In his enormously popular book, The Road Less Traveled, Dr. Scott Peck states that change is hard. Depending on what it is you are wanting to change, this can be true. Over time, however, I have come to believe that this is not quite as hard as we often make it. Change gets a whole lot easier once you become aware of the messages your brain is sending and you learn to filter out the wheat from the chaffe. I think one of the reasons change feels so difficult sometimes is because we don’t know what we want. We are ambivalent. And, perhaps most importantly, we haven’t fully separated ourselves from the thoughts that our brains generate. When we add the fact that our brains are actually designed to keep us safe, worry is an essential part of our survival. So, why would we give it up? If our brain is driving the bus it views “thought abandonment” as akin to lying down in the middle of the forest and waiting for an animal to devour us. Change is hard because we don’t want to let go of our negative patterns, even if there is a large percentage of suffering that goes along with it. Change can be hard because on some level we just don’t want to change.

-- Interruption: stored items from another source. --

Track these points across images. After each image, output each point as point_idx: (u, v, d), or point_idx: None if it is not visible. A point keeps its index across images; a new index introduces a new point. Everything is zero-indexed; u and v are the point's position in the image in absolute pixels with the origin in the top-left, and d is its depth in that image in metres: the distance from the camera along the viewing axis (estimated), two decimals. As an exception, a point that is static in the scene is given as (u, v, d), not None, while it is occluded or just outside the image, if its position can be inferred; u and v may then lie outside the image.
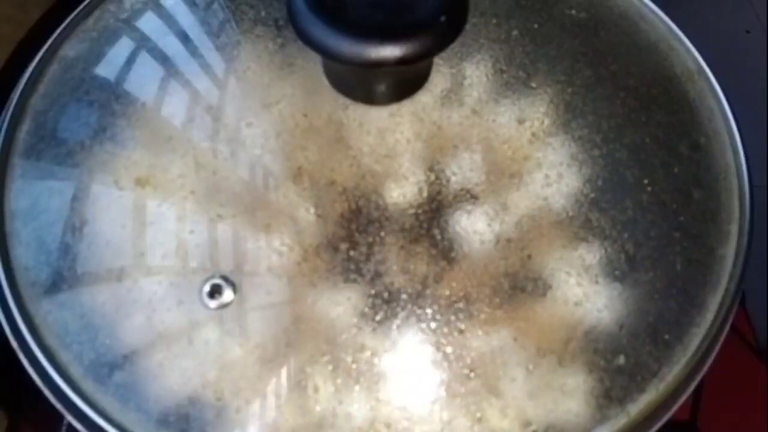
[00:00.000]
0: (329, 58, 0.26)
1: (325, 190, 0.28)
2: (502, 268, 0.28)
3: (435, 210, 0.28)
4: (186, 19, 0.32)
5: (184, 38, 0.32)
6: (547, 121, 0.30)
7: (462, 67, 0.30)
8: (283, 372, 0.27)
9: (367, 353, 0.27)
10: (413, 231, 0.28)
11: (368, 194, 0.28)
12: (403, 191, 0.28)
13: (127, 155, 0.29)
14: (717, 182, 0.31)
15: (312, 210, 0.28)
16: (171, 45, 0.31)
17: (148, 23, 0.32)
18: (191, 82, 0.30)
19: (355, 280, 0.27)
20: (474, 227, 0.28)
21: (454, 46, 0.29)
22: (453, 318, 0.27)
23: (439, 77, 0.30)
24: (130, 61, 0.31)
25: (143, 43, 0.32)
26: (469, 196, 0.28)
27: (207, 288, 0.27)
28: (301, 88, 0.30)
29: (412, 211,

However, what I’m about to share means that transformation is within your grasp. Stop believing everything your brain tells you. I know it is helpful getting you to work, planning your day, keeping your house in order, managing the kids and setting goals for your sport. The brain is also a collassel failure in knowing what the future will bring, particularly when you are mind-reading other people or questioning whether you deserve to be successful or are good enough. The brain goes haywire when it starts fearing that something could go wrong. It makes up stories and assumptions based on a multitude of factors and it is often totally wrong. But, every so often we make a prediction that turns out to be true (maybe in part because we unconsciously created it–known as a self-fulfilling prophecy). And, then we are rewarded for our incredible detection skills. Or, what about the times that we worry and then everything works out? To add to the challenge, we are rewarded because what we were worrying about didn’t happen so why drop it?

Well here’s the deal. Start paying attention to what your brain is telling you. Stop taking every message it sends you as fact and let’s see if we can’t develop more awareness of that useful, but often irritating brain of yours. Eventually you can learn to use it as the tool it was designed for and not more. The brain does not like to be unemployed so you need to create an “off” button, even if it’s just moment to moment.

Tremendous change happens once you become aware of your brain and its patterns. It’s a sneaky little one, but you can learn to coach it so it performs the way you want it based on what is really important to you.